Advances in Space Medicine Threatened by Funding Cuts, Says Scientist-Astronaut
Biomedical research in space has yielded a wealth of insights into the effects of weightlessness on the human body, but recent funding cuts undermine the ability of the United States to continue to contribute to the field of space medicine, writes Millie Hughes-Fulford, PhD, a biologist at the San Francisco VA Medical Center and a former NASA astronaut.
In observation of the final U.S. space shuttle mission in July, 2011, Hughes-Fulford, an adjunct professor of medicine at the University of California, San Francisco, reviews advances in space medicine over the last 60 years in The FASEB Journal (Sept. 1, 2011).
Hughes-Fulford begins her review with mentions of fictional accounts of space travel published by Jules Verne in 1865 and H.G. Wells in 1901, works that she describes as “the starting point of … the dream of space exploration.” After World War II, she explains, the United States and Soviet Union made that dream a reality through the development of powerful spacecraft based on rocket technology invented by Third Reich scientists. The two nations’ efforts resulted in the creation of intercontinental ballistic missiles and rockets capable of escaping Earth’s gravity field.
Research on the impact of space on the human body, writes Hughes-Fulford, started in 1957, when the U.S.S.R. initiated the space race with the launch of Sputnik 1, the first human-made object to be placed in orbit. In their intense competition to be the first nation to send a human into space, both the U.S. and U.S.S.R. placed animals aboard spacecraft and sent them into space to test the sustainability of life during space flight. The first live being to orbit the planet was Laikia, a dog, launched by the USSR in November 1957. Such experiments “started the fields of gravitational and space biology,” according to Hughes-Fulford.
Later flights with human crews, she writes, were used to study the effects of weightlessness on the human body. She notes that crew members of the three-man US Apollo missions were “the first to show significant changes in multiple biological systems in spaceflight.” Those changes included heart irregularities, anemia (decrease in red blood cells), bone loss and a high rate of infection during and after flight.
The biological effects of microgravity were studied in detail in 1973 and 1974 on Skylab, the first manned orbiting laboratory, which was developed and launched by NASA. Skylab experiments revealed for the first time the extent of immune system changes in space, when T cell function lost by Skylab crew in orbit did not recover until almost two weeks after their return to Earth. It was also observed that crew members’ bone loss increased with the length of time they spent outside Earth’s gravity field.
In 1991, Hughes-Fulford, herself, was a crewmember on STS-40, the first US space shuttle flight dedicated to life sciences. The flight featured experiments designed to further probe the effects of weightlessness on the body.
In the years since her return from orbit, Hughes-Fulford has continued to investigate the biochemical and genetic mechanisms behind immunosuppression in space. She writes that a series of experiments placed aboard the International Space Station showed that mice subject to weightlessness “demonstrated a reduction in expression of the same genes as seen in astronauts after landing.”
Hughes-Fulford concludes, “There is mounting evidence that gravity is required for normal function of bone and immune cells” – not surprising, she says, given that “all life developed in a gravity environment.”

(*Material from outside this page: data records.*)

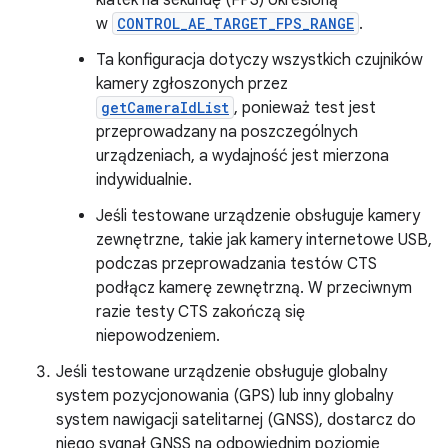
klatek na sekundę (FPS) określoną
w
CONTROL_AE_TARGET_FPS_RANGE
.
Ta konfiguracja dotyczy wszystkich czujników
kamery zgłoszonych przez
getCameraIdList
, ponieważ test jest
przeprowadzany na poszczególnych
urządzeniach, a wydajność jest mierzona
indywidualnie.
Jeśli testowane urządzenie obsługuje kamery
zewnętrzne, takie jak kamery internetowe USB,
podczas przeprowadzania testów CTS
podłącz kamerę zewnętrzną. W przeciwnym
razie testy CTS zakończą się
niepowodzeniem.
Jeśli testowane urządzenie obsługuje globalny
system pozycjonowania (GPS) lub inny globalny
system nawigacji satelitarnej (GNSS), dostarcz do
niego sygnał GNSS na odpowiednim poziomie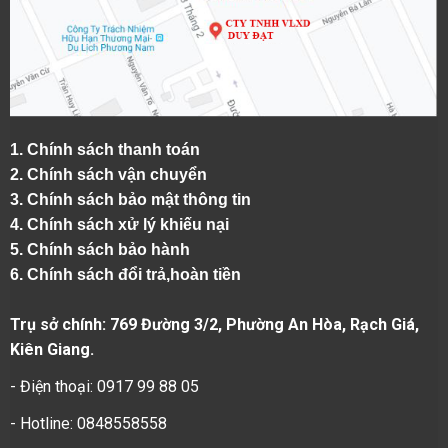
1.
Chính sách thanh toán
2.
Chính sách vận chuyển
3. Chính sách bảo mật thông tin
4.
Chính sách xử lý khiếu nại
5.
Chính sách bảo hành
6.
Chính sách đổi trả,hoàn tiền
Trụ sở chính: 769 Đường 3/2, Phường An Hòa, Rạch Giá,
Kiên Giang.
- Điện thoại: 0917 99 88 05
- Hotline: 0848558558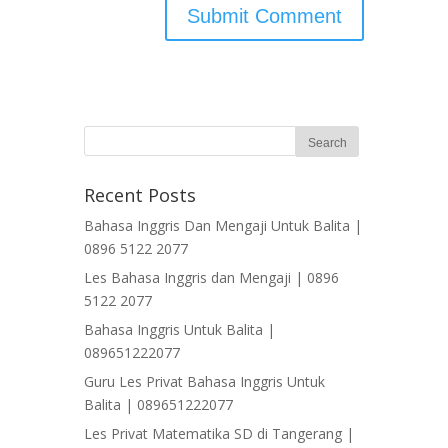
Recent Posts
Bahasa Inggris Dan Mengaji Untuk Balita |
0896 5122 2077
Les Bahasa Inggris dan Mengaji | 0896
5122 2077
Bahasa Inggris Untuk Balita |
089651222077
Guru Les Privat Bahasa Inggris Untuk
Balita | 089651222077
Les Privat Matematika SD di Tangerang |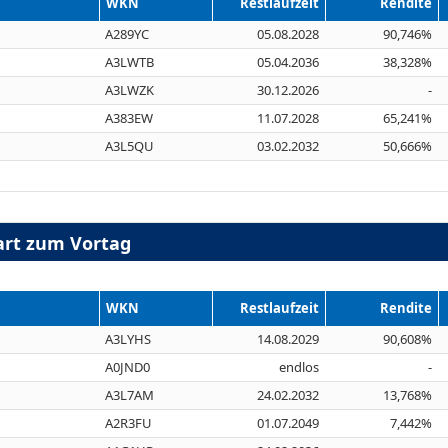
WKN
Restlaufzeit
Rendite
A289YC
05.08.2028
90,746%
A3LWTB
05.04.2036
38,328%
A3LWZK
30.12.2026
-
A383EW
11.07.2028
65,241%
A3L5QU
03.02.2032
50,666%
gart zum Vortag
WKN
Restlaufzeit
Rendite
A3LYHS
14.08.2029
90,608%
A0JND0
endlos
-
A3L7AM
24.02.2032
13,768%
A2R3FU
01.07.2049
7,442%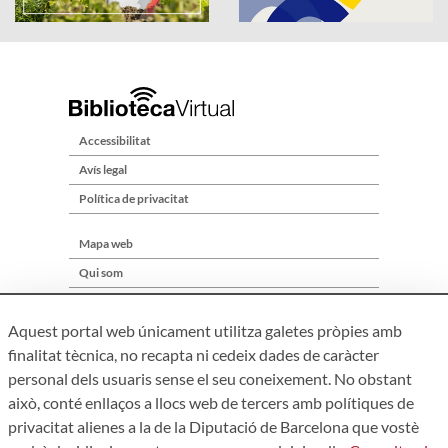
Accessibilitat
Avís legal
Política de privacitat
Mapa web
Qui som
Contacte
Aquest portal web únicament utilitza galetes pròpies amb
finalitat tècnica, no recapta ni cedeix dades de caràcter
personal dels usuaris sense el seu coneixement. No obstant
això, conté enllaços a llocs web de tercers amb polítiques de
privacitat alienes a la de la Diputació de Barcelona que vostè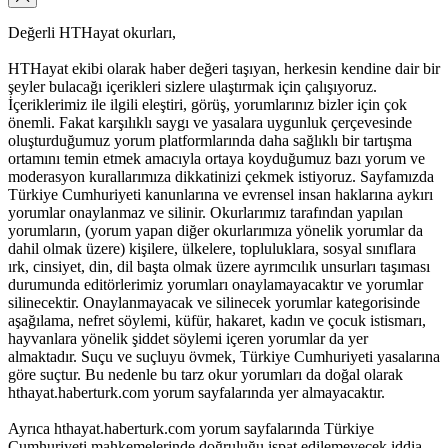
Değerli HTHayat okurları,
HTHayat ekibi olarak haber değeri taşıyan, herkesin kendine dair bir
şeyler bulacağı içerikleri sizlere ulaştırmak için çalışıyoruz.
İçeriklerimiz ile ilgili eleştiri, görüş, yorumlarınız bizler için çok
önemli. Fakat karşılıklı saygı ve yasalara uygunluk çerçevesinde
oluşturduğumuz yorum platformlarında daha sağlıklı bir tartışma
ortamını temin etmek amacıyla ortaya koyduğumuz bazı yorum ve
moderasyon kurallarımıza dikkatinizi çekmek istiyoruz. Sayfamızda
Türkiye Cumhuriyeti kanunlarına ve evrensel insan haklarına aykırı
yorumlar onaylanmaz ve silinir. Okurlarımız tarafından yapılan
yorumların, (yorum yapan diğer okurlarımıza yönelik yorumlar da
dahil olmak üzere) kişilere, ülkelere, topluluklara, sosyal sınıflara
ırk, cinsiyet, din, dil başta olmak üzere ayrımcılık unsurları taşıması
durumunda editörlerimiz yorumları onaylamayacaktır ve yorumlar
silinecektir. Onaylanmayacak ve silinecek yorumlar kategorisinde
aşağılama, nefret söylemi, küfür, hakaret, kadın ve çocuk istismarı,
hayvanlara yönelik şiddet söylemi içeren yorumlar da yer
almaktadır. Suçu ve suçluyu övmek, Türkiye Cumhuriyeti yasalarına
göre suçtur. Bu nedenle bu tarz okur yorumları da doğal olarak
hthayat.haberturk.com yorum sayfalarında yer almayacaktır.
Ayrıca hthayat.haberturk.com yorum sayfalarında Türkiye
Cumhuriyeti mahkemelerinde doğruluğu ispat edilemeyecek iddia,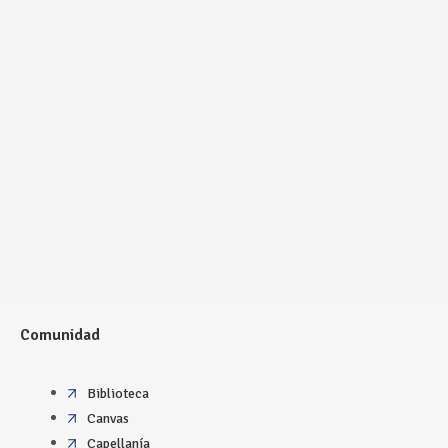
Comunidad
Biblioteca
Canvas
Capellanía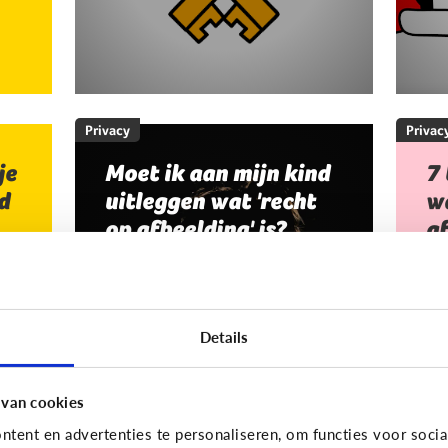
Privacy
Privac
je
Moet ik aan mijn kind
7 
d
uitleggen wat 'recht
wa
op afbeelding' is?
af
Staat jou kind stil bij het maken
Je
en verspreiden van foto’s en
an
filmpjes waar anderen op staan?
Da
Details
Of deelt jouw kind zomaar alles
no
van iedereen op Facebook of
afb
Snapchat?
 van cookies
tent en advertenties te personaliseren, om functies voor socia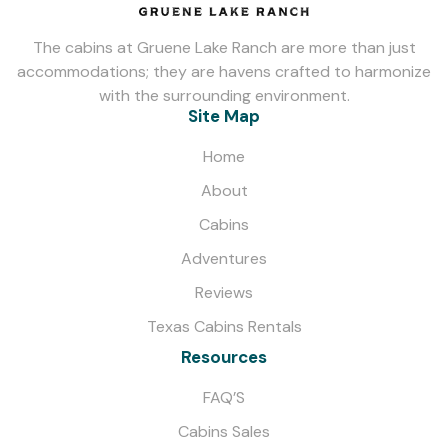
The cabins at Gruene Lake Ranch are more than just
accommodations; they are havens crafted to harmonize
with the surrounding environment.
Site Map
Home
About
Cabins
Adventures
Reviews
Texas Cabins Rentals
Resources
FAQ’S
Cabins Sales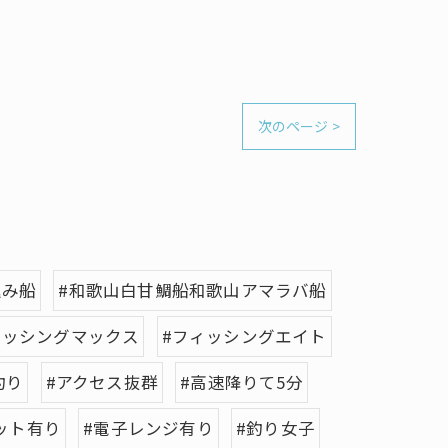
次のページ >
込み船
#和歌山白甘鯛船和歌山アマラバ船
ィッシングマックス
#フィッシングエイト
釣り
#アクセス抜群
#高速降りて5分
ット有り
#電子レンジ有り
#釣り女子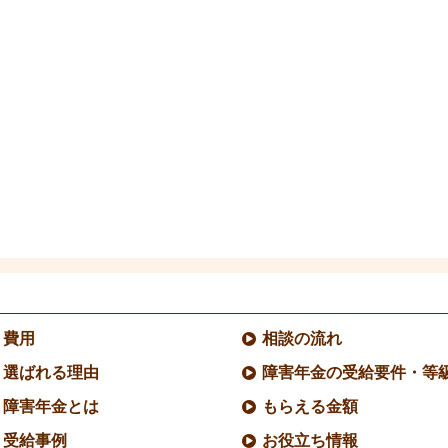
費用
相談の流れ
選ばれる理由
障害年金の受給要件・等
障害年金とは
もらえる金額
受給事例
お役立ち情報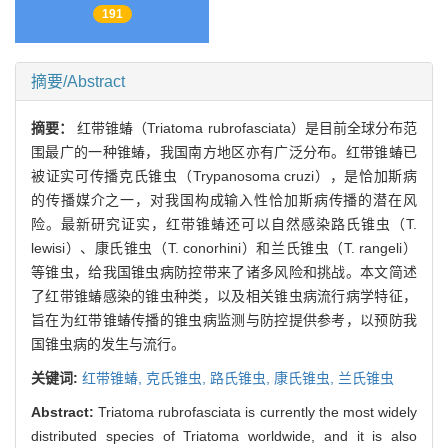
191
摘要/Abstract
摘要：
红带锥蝽（Triatoma rubrofasciata）是目前全球分布范
围最广的一种锥蝽，我国南方地区亦有广泛分布。红带锥蝽已
被证实可传播克氏锥虫（Trypanosoma cruzi），是恰加斯病
的传播媒介之一，对我国构成输入性恰加斯病传播的潜在风
险。最新研究证实，红带锥蝽还可以自然感染路氏锥虫（T.
lewisi）、康氏锥虫（T. conorhini）和兰氏锥虫（T. rangeli）
等锥虫，给我国锥虫病防控带来了诸多风险和挑战。本文简述
了红带锥蝽感染的锥虫种类，以及相关锥虫病流行病学特征，
旨在为红带锥蝽传播的锥虫病监测与防控提供参考，以预防我
国锥虫病的发生与流行。
关键词:
红带锥蝽,
克氏锥虫,
路氏锥虫,
康氏锥虫,
兰氏锥虫
Abstract:
Triatoma rubrofasciata is currently the most widely
distributed species of Triatoma worldwide, and it is also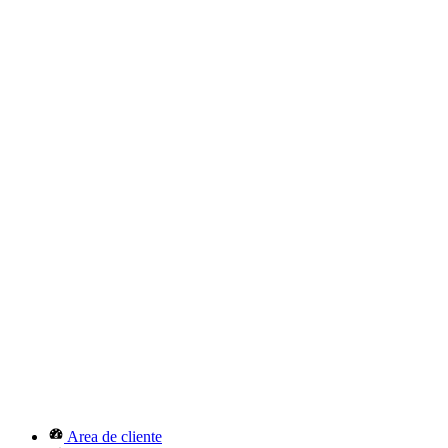
Area de cliente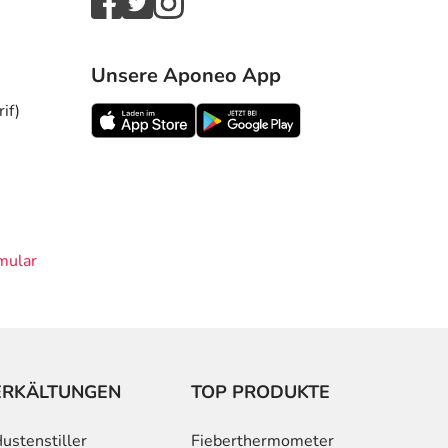
Unsere Aponeo App
if)
mular
ERKÄLTUNGEN
TOP PRODUKTE
ustenstiller
Fieberthermometer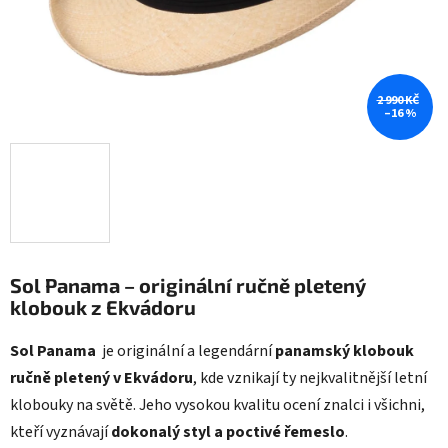
2 990 KČ
–16 %
Sol Panama – originální ručně pletený
klobouk z Ekvádoru
Sol Panama
je originální a legendární
panamský klobouk
ručně pletený v Ekvádoru
, kde vznikají ty nejkvalitnější letní
klobouky na světě. Jeho vysokou kvalitu ocení znalci i všichni,
kteří vyznávají
dokonalý styl a poctivé řemeslo
.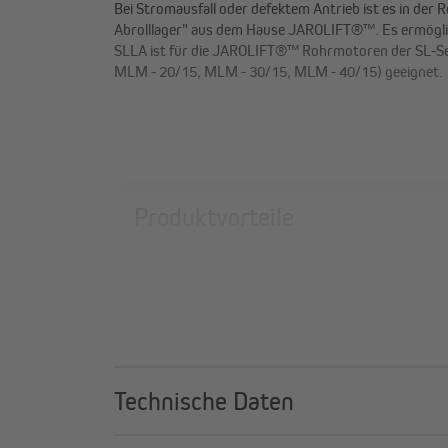
Bei Stromausfall oder defektem Antrieb ist es in der
Abrolllager" aus dem Hause JAROLIFT®™. Es ermöglic
SLLA ist für die JAROLIFT®™ Rohrmotoren der SL-Se
MLM - 20/15, MLM - 30/15, MLM - 40/15) geeignet.
Produktvorteile
für 45 mm Rollladenmotoren der SL-Serie
erlaubt das Abrollen des Rollladenbehangs bei
Stromausfall
inkl. 10 mm Vierkantzapfen / 20 mm Rundzap
Technische Daten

The review ends by noting that 90 percent of NASA’s funding for science was cut in 2003, after the loss of the space shuttle Columbia, and has not been restored. One result, she writes, has been the “cessation of student and graduate training, thereby severing the pipeline for the next generation of scientists,” while recent funding cuts at the National Institutes of Health “further limit medical research and training of new investigators.” At stake, she says, is the future ability of “today’s visionaries” to create new jobs and technologies, thereby “securing our future prosperity.”
SFVAMC has the largest medical research program in the national VA system, with more than 200 research scientists, all of whom are faculty members at UCSF.